Now Mr Ballmer has to come up with a Plan B.

Connecting the dots

Once again, the solution comes from the Department of the Bleeding Obvious, but is worth repeating nonetheless.

Microsoft is big on the web because it can shepherd audiences straight from its Windows operating system to its Internet Explorer browser, its Live Messenger and all its web properties.

The problem is that Microsoft's web offering has always been less than compelling. And as a result Microsoft has been fraying at the edges, losing both users and revenue to the likes of Google.

At Yahoo, champagne corks will be popping as it has escaped the clutches of Microsoft

In the long-term these losses are not sustainable for Microsoft, especially as web-based applications are getting better and command ever more eyeballs.

To staunch the haemorrhaging of users, Microsoft has to make its web offering not only more compelling, but much more integrated.

Google for its part has managed to link up its disparate suite of web tools in a nicely integrated offering.
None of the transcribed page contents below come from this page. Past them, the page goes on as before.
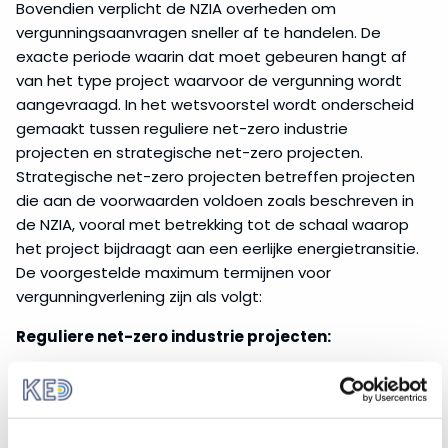
Bovendien verplicht de NZIA overheden om
vergunningsaanvragen sneller af te handelen. De
exacte periode waarin dat moet gebeuren hangt af
van het type project waarvoor de vergunning wordt
aangevraagd. In het wetsvoorstel wordt onderscheid
gemaakt tussen reguliere net-zero industrie
projecten en strategische net-zero projecten.
Strategische net-zero projecten betreffen projecten
die aan de voorwaarden voldoen zoals beschreven in
de NZIA, vooral met betrekking tot de schaal waarop
het project bijdraagt aan een eerlijke energietransitie.
De voorgestelde maximum termijnen voor
vergunningverlening zijn als volgt:
Reguliere net-zero industrie projecten:
12 maanden voor de bouw van net-zero industrie
projecten met een opwekkingscapaciteit van
minder dan 1 gigawatt.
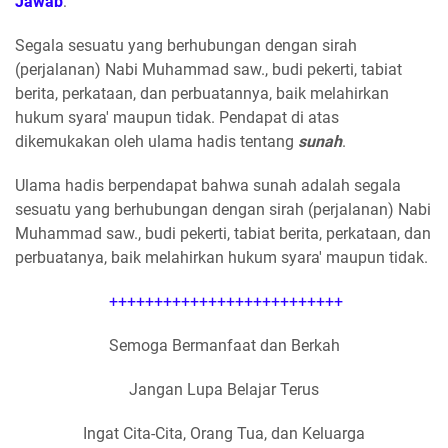
Jawab
:
Segala sesuatu yang berhubungan dengan sirah
(perjalanan) Nabi Muhammad saw., budi pekerti, tabiat
berita, perkataan, dan perbuatannya, baik melahirkan
hukum syara' maupun tidak. Pendapat di atas
dikemukakan oleh ulama hadis tentang
sunah
.
Ulama hadis berpendapat bahwa sunah adalah segala
sesuatu yang berhubungan dengan sirah (perjalanan) Nabi
Muhammad saw., budi pekerti, tabiat berita, perkataan, dan
perbuatanya, baik melahirkan hukum syara' maupun tidak.
++++++++++++++++++++++++++
Semoga Bermanfaat dan Berkah
Jangan Lupa Belajar Terus
Ingat Cita-Cita, Orang Tua, dan Keluarga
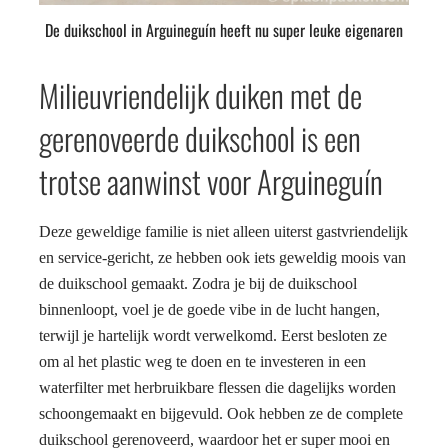
De duikschool in Arguineguín heeft nu super leuke eigenaren
Milieuvriendelijk duiken met de
gerenoveerde duikschool is een
trotse aanwinst voor Arguineguín
De
ze geweldige familie is niet alleen uiterst gastvriendelijk
en service-gericht, ze hebben ook iets geweldig moois van
de duikschool gemaakt. Zodra je bij de duikschool
binnenloopt, voel je de goede vibe in de lucht hangen,
terwijl je hartelijk wordt verwelkomd. Eerst besloten ze
om al het plastic weg te doen en te investeren in een
waterfilter met herbruikbare flessen die dagelijks worden
schoongemaakt en bijgevuld. Ook hebben ze de complete
duikschool gerenoveerd, waardoor het er super mooi en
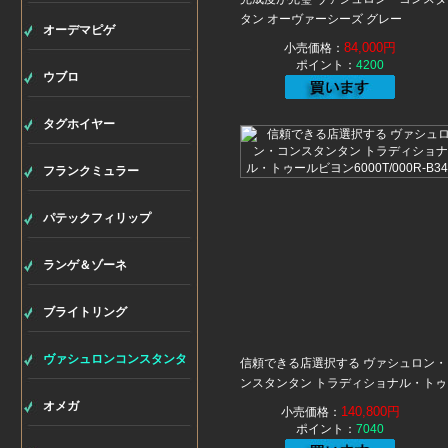
タン オーヴァーシーズ グレー
オーデマピゲ
47040/000W-9500（JJ廠）
84,000円
小売価格：
ポイント：
4200
ウブロ
タグホイヤー
フランクミュラー
パテックフィリップ
ランゲ＆ゾーネ
ブライトリング
ヴァシュロンコンスタンタ
信頼できる店選択する ヴァシュロン・
ンスタンタン トラディショナル・トゥ
ルビヨン6000T/000R-B346
ン
オメガ
140,800円
小売価格：
ポイント：
7040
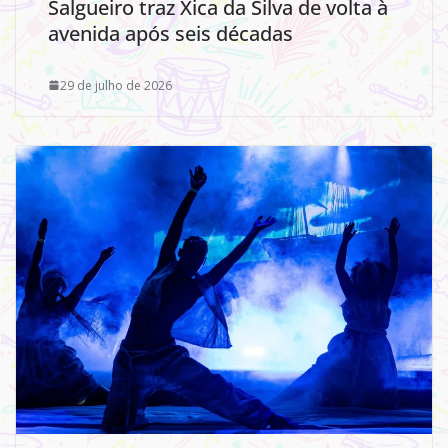
Salgueiro traz Xica da Silva de volta à
avenida após seis décadas
29 de julho de 2026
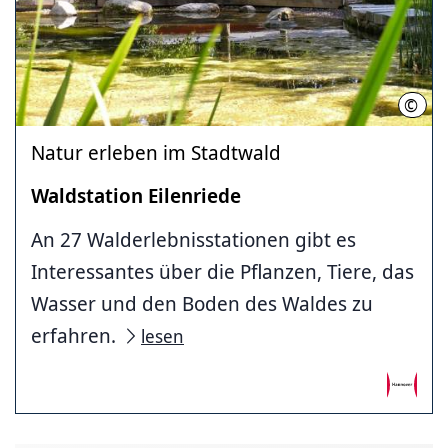
©
Ralf
Natur erleben im Stadtwald
Waldstation Eilenriede
An 27 Walderlebnisstationen gibt es
Interessantes über die Pflanzen, Tiere, das
Wasser und den Boden des Waldes zu
erfahren.
lesen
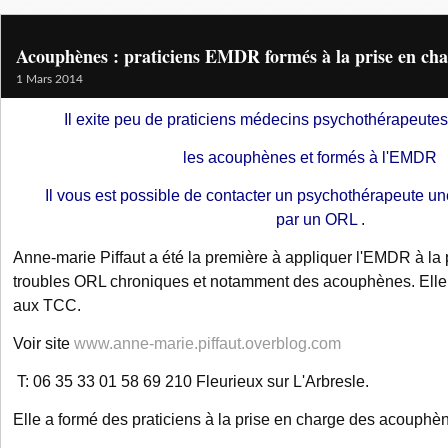
Acouphènes : praticiens EMDR formés à la prise en ch
1 Mars 2014
Il exite peu de praticiens médecins psychothérapeute
les acouphènes et formés à l'EM
Il vous est possible de contacter un psychothérapeute une
par un ORL
.
Anne-marie Piffaut a été la première à appliquer l'EMDR à la
troubles ORL chroniques et notamment des acouphènes. Elle
aux TCC.
Voir site
www.anne-marie.piffaut.overblog.com
T: 06 35 33 01 58 69 210 Fleurieux sur L'Arbresle.
Elle a formé des praticiens à la prise en charge des acouphè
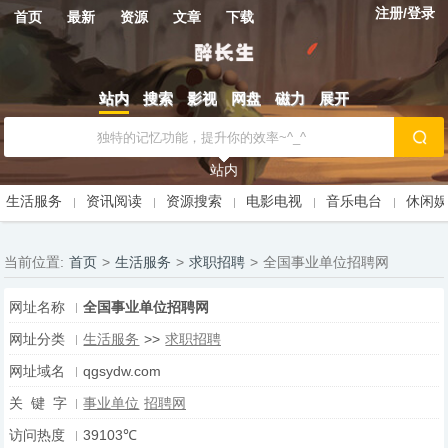
注册/登录
首页
最新
资源
文章
下载
站内
搜索
影视
网盘
磁力
展开
站内
生活服务
资讯阅读
资源搜索
电影电视
音乐电台
休闲
当前位置:
首页
>
生活服务
>
求职招聘
>
全国事业单位招聘网
网址名称
全国事业单位招聘网
网址分类
生活服务
>>
求职招聘
网址域名
qgsydw.com
关 键 字
事业单位
招聘网
访问热度
39103℃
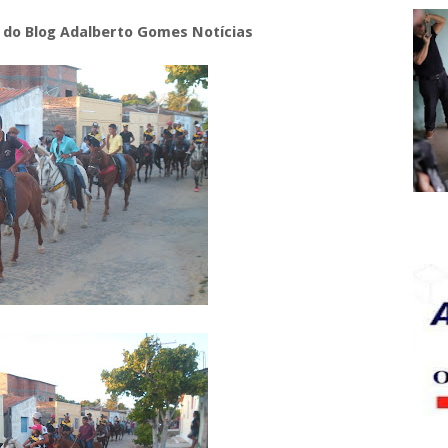
r do Blog Adalberto Gomes Notícias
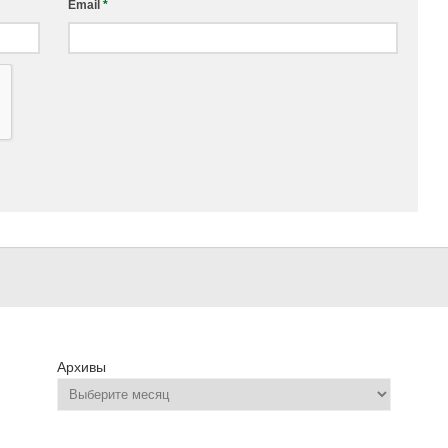
Email
*
Архивы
Getting from Gmail to Google Docs to Google Maps to Google search to Google reader or even Google Earth requires just a click or two.
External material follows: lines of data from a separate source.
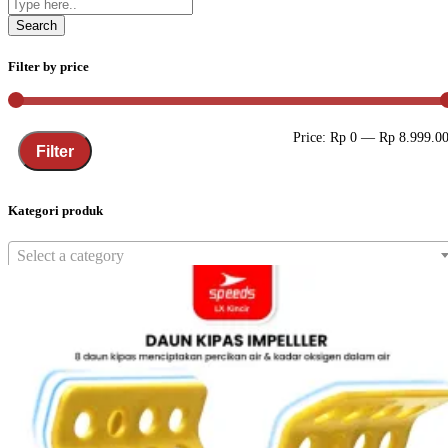
Filter by price
Price:
Rp 0
—
Rp 8.999.0
Filter
Kategori produk
Select a category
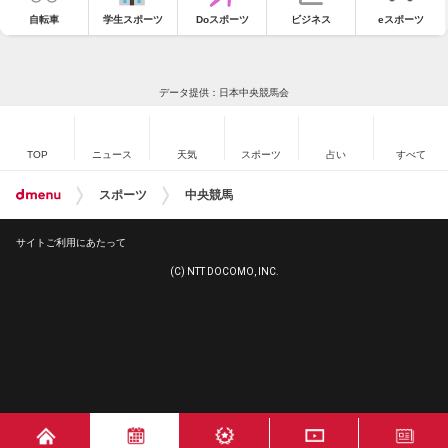
自転車
学生スポーツ
Doスポーツ
ビジネス
eスポーツ
データ提供：日本中央競馬会
TOP
ニュース
天気
スポーツ
占い
すべて
スポーツ
中央競馬
サイトご利用にあたって
(C) NTT DOCOMO, INC.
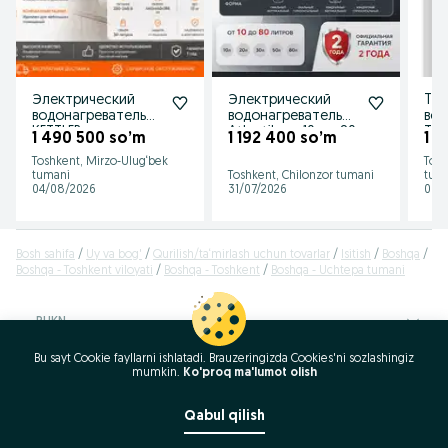
Электрический
Электрический
The
водонагреватель
водонагреватель
вод
KETTLER
Atlantik от 10 до 80
THE
1 490 500 so’m
1 192 400 so’m
1 4
литров Аристон
Toshkent, Mirzo-Ulug‘bek
Tosh
tumani
Toshkent, Chilonzor tumani
tum
04/08/2026
31/07/2026
06/
Bosh sahifa
Uy va bog'
Qurilish/ta‘mirlash uchun tovarlar
Isitish
Boshqa
Boshqa - Toshkent viloyati
Boshqa - Toshkent
Boshqa - Uchtepa tumani
RUKN
Bu sayt Cookie fayllarni ishlatadi. Brauzeringizda Cookies'ni sozlashingiz
ID:
49972375
mumkin.
Ko'proq ma'lumot olish
Ko‘rishlar: 1052
Qabul qilish
Qo'ng'iroq / SMS
Xabar yozish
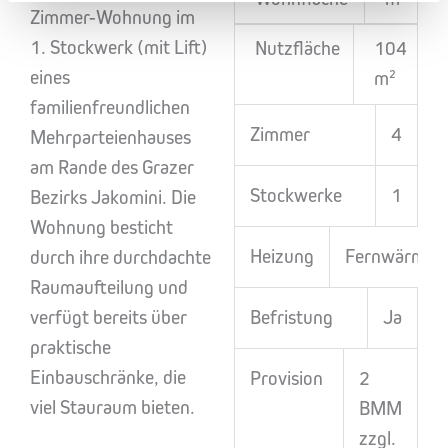
Zimmer-Wohnung im
1. Stockwerk (mit Lift)
Nutzfläche
104
eines
m²
familienfreundlichen
Zimmer
4
Mehrparteienhauses
am Rande des Grazer
Stockwerke
1
Bezirks Jakomini. Die
Wohnung besticht
Heizung
Fernwärme
durch ihre durchdachte
Raumaufteilung und
verfügt bereits über
Befristung
Ja
praktische
Einbauschränke, die
Provision
2
viel Stauraum bieten.
BMM
zzgl.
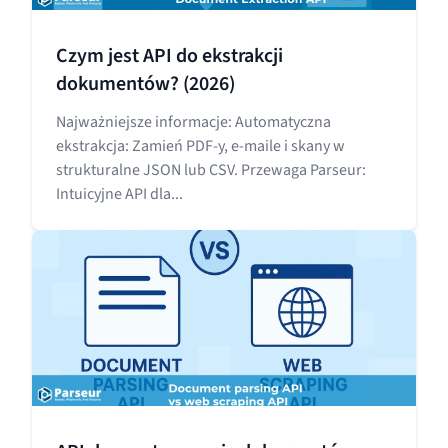
Czym jest API do ekstrakcji
dokumentów? (2026)
Najważniejsze informacje: Automatyczna
ekstrakcja: Zamień PDF-y, e-maile i skany w
strukturalne JSON lub CSV. Przewaga Parseur:
Intuicyjne API dla...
Now Microsoft has to do the same. One Microsoft executive calls its "connecting our own dots".

Already Microsoft's "Live" offering of search, maps and other tools is beginning to resemble and in some ways - for example video search - even excels the Google proposition.
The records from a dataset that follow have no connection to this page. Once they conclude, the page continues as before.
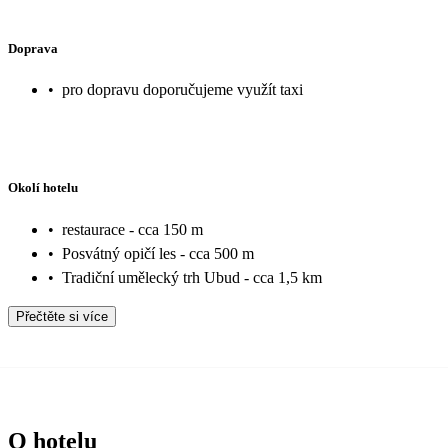
Doprava
•
pro dopravu doporučujeme využít taxi
Okolí hotelu
•
restaurace - cca 150 m
•
Posvátný opičí les - cca 500 m
•
Tradiční umělecký trh Ubud - cca 1,5 km
Přečtěte si více
O hotelu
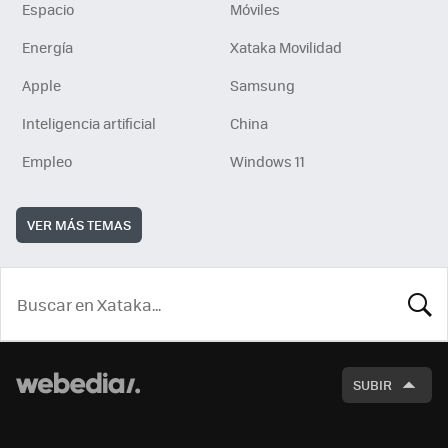
Espacio
Móviles
Energía
Xataka Movilidad
Apple
Samsung
Inteligencia artificial
China
Empleo
Windows 11
VER MÁS TEMAS
BUSCA
SUBIR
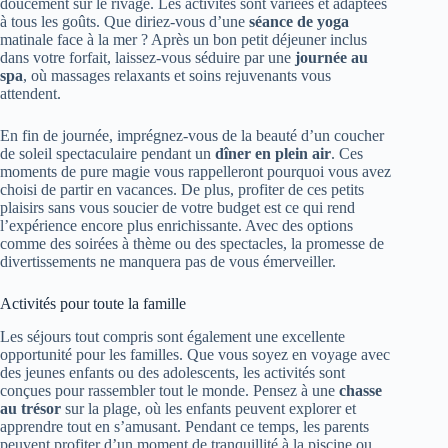
doucement sur le rivage. Les activités sont variées et adaptées
à tous les goûts. Que diriez-vous d’une
séance de yoga
matinale face à la mer ? Après un bon petit déjeuner inclus
dans votre forfait, laissez-vous séduire par une
journée au
spa
, où massages relaxants et soins rejuvenants vous
attendent.
En fin de journée, imprégnez-vous de la beauté d’un coucher
de soleil spectaculaire pendant un
dîner en plein air
. Ces
moments de pure magie vous rappelleront pourquoi vous avez
choisi de partir en vacances. De plus, profiter de ces petits
plaisirs sans vous soucier de votre budget est ce qui rend
l’expérience encore plus enrichissante. Avec des options
comme des soirées à thème ou des spectacles, la promesse de
divertissements ne manquera pas de vous émerveiller.
Activités pour toute la famille
Les séjours tout compris sont également une excellente
opportunité pour les familles. Que vous soyez en voyage avec
des jeunes enfants ou des adolescents, les activités sont
conçues pour rassembler tout le monde. Pensez à une
chasse
au trésor
sur la plage, où les enfants peuvent explorer et
apprendre tout en s’amusant. Pendant ce temps, les parents
peuvent profiter d’un moment de tranquillité à la piscine ou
It is still done in a very old-school Microsoft way, and creaking and jarring in many places. Travelling the Microsoft Live universe gives users a feel for the rivalries between the many competing teams within Microsoft.

Buying in expertise

But instead of waiting for another big deal like buying Yahoo, expect to see Microsoft going on a buying spree for many small Web 2.0 companies.

This would not be a sign of weakness. Remember, some of Google's best offerings are the fruit of such small acquisitions.

Microsoft founder Bill Gates will end his day-to-day involvement with the company this summer.

The firm's new leadership will have to prove that it can deliver a web offering that is integrated, profitable, and can ultimately substitute the profits generated by Microsoft's top two cash cows Windows and Office.

After all, what is it that Google's clever engineers can do that Microsoft's equally clever engineers can't?

Maybe it has something to do with the corporate mindset - and the lack of focus in Microsoft's sprawling empire.


At Yahoo meanwhile, champagne corks will be popping as it has escaped the clutches of Microsoft. The next day, though, will see Yahoo wake up with an almighty hangover.

Yahoo founder Jerry Yang promised shareholders and staff that "with the distraction of Microsoft's unsolicited proposal now behind us, we will be able to focus all of our energies on executing the most important transition in our history".

Fat chance of that.

Mr Yang and his top managers will be mightily distracted by the need to chase revenue-generating deals with the likes of Google and AOL. Even more worryingly, they have to brace themselves for a deluge of lawsuits from angry shareholders who have lost out big time.

And if Yahoo's techies were worried about falling under the leaden grip of Microsoft management, they will soon have to swallow even harder when their solutions are discarded to make way for the tried and tested offering from Google. Already Yahoo has run tests to replace its paid search system with that from Google.

Yahoo likes to write its name with an exclamation mark at the end - "Yahoo!".

This might be the right time to update the branding: How about "Yahoo?".